* ACTION ITEM
Copy word for word the lines from the start of the records through the line that contains "adenocarcinoma stained for", both included.

(Beginning of GIVEN RECORDS)

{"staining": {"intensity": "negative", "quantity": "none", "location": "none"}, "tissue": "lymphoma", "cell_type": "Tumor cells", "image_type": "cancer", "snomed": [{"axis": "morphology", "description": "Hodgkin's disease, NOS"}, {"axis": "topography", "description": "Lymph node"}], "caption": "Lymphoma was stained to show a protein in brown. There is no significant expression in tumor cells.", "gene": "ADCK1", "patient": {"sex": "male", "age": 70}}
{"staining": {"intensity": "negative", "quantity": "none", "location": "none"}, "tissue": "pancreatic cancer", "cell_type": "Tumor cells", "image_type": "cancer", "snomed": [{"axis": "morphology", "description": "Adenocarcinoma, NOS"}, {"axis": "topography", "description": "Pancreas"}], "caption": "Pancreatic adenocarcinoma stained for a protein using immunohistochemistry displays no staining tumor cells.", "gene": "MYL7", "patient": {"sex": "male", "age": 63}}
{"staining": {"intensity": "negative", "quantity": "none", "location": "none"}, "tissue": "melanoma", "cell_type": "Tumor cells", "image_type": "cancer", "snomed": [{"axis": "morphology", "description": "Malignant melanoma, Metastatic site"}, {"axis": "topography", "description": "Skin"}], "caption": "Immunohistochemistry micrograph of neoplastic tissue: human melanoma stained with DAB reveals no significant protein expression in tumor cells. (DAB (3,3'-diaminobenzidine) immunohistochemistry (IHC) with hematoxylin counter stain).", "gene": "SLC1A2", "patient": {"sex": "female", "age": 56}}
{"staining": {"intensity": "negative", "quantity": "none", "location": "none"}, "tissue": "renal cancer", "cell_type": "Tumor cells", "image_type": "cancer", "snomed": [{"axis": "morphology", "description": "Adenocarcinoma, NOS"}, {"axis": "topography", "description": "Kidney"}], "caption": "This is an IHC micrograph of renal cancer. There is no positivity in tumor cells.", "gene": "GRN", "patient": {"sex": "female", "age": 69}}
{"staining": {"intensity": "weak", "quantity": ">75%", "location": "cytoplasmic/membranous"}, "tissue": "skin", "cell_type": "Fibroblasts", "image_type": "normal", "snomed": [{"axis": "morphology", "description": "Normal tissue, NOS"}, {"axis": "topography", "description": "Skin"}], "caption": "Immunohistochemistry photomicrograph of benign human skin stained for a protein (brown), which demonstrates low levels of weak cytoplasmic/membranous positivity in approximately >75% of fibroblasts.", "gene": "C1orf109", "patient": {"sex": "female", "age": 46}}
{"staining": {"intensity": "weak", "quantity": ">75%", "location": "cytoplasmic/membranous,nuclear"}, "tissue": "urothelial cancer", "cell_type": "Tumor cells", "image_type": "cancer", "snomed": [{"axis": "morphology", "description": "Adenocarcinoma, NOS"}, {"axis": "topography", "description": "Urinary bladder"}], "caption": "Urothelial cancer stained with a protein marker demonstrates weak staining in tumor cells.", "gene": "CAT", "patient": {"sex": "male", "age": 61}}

(End of GIVEN RECORDS)

* EXPECTED OUTPUT
{"staining": {"intensity": "negative", "quantity": "none", "location": "none"}, "tissue": "lymphoma", "cell_type": "Tumor cells", "image_type": "cancer", "snomed": [{"axis": "morphology", "description": "Hodgkin's disease, NOS"}, {"axis": "topography", "description": "Lymph node"}], "caption": "Lymphoma was stained to show a protein in brown. There is no significant expression in tumor cells.", "gene": "ADCK1", "patient": {"sex": "male", "age": 70}}
{"staining": {"intensity": "negative", "quantity": "none", "location": "none"}, "tissue": "pancreatic cancer", "cell_type": "Tumor cells", "image_type": "cancer", "snomed": [{"axis": "morphology", "description": "Adenocarcinoma, NOS"}, {"axis": "topography", "description": "Pancreas"}], "caption": "Pancreatic adenocarcinoma stained for a protein using immunohistochemistry displays no staining tumor cells.", "gene": "MYL7", "patient": {"sex": "male", "age": 63}}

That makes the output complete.